◆ RECORDS ◆

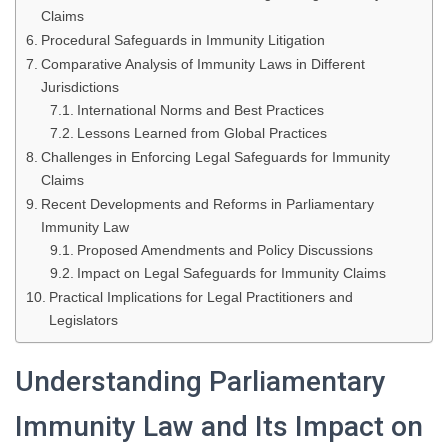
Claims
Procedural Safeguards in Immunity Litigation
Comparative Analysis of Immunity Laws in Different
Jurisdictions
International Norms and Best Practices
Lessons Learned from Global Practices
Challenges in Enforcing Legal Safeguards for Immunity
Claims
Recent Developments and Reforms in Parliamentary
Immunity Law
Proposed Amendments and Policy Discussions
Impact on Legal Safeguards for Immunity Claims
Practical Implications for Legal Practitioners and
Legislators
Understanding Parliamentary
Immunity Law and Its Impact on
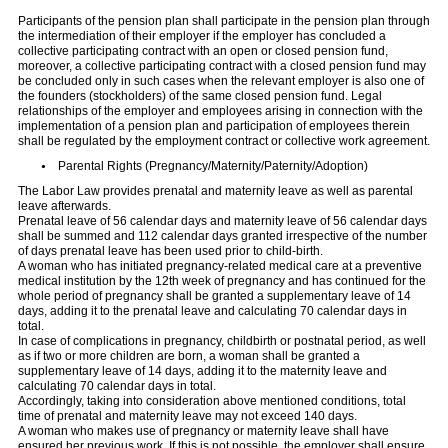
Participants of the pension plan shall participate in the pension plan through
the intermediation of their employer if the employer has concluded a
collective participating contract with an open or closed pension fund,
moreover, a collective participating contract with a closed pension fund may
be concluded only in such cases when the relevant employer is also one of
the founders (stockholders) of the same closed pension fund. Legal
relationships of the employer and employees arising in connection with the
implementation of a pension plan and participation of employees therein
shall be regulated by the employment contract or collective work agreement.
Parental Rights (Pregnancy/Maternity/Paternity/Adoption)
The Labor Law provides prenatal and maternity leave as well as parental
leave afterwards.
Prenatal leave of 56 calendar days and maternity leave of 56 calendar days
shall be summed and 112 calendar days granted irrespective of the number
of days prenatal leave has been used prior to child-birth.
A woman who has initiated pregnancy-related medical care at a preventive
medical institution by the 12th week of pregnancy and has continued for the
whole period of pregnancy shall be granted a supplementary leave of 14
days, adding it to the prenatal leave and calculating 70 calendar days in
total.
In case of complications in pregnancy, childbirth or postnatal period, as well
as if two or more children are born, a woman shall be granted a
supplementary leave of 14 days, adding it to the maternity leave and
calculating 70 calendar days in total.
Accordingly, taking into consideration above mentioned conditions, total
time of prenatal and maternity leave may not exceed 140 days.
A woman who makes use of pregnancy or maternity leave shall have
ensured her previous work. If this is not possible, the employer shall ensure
==
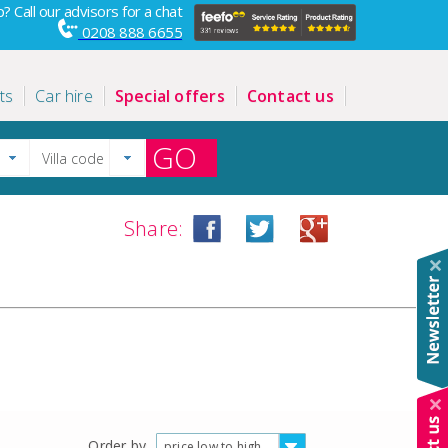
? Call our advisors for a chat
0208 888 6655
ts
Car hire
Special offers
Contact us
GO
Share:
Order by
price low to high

◆ WORK TO COMPLETE ◆
Above are the records; print exactly the lines from the line with "implementation of a" to the line with "whole period of", including both, and nothing else.

◆ WRITTEN REPLY ◆
implementation of a pension plan and participation of employees therein
shall be regulated by the employment contract or collective work agreement.
Parental Rights (Pregnancy/Maternity/Paternity/Adoption)
The Labor Law provides prenatal and maternity leave as well as parental
leave afterwards.
Prenatal leave of 56 calendar days and maternity leave of 56 calendar days
shall be summed and 112 calendar days granted irrespective of the number
of days prenatal leave has been used prior to child-birth.
A woman who has initiated pregnancy-related medical care at a preventive
medical institution by the 12th week of pregnancy and has continued for the
whole period of pregnancy shall be granted a supplementary leave of 14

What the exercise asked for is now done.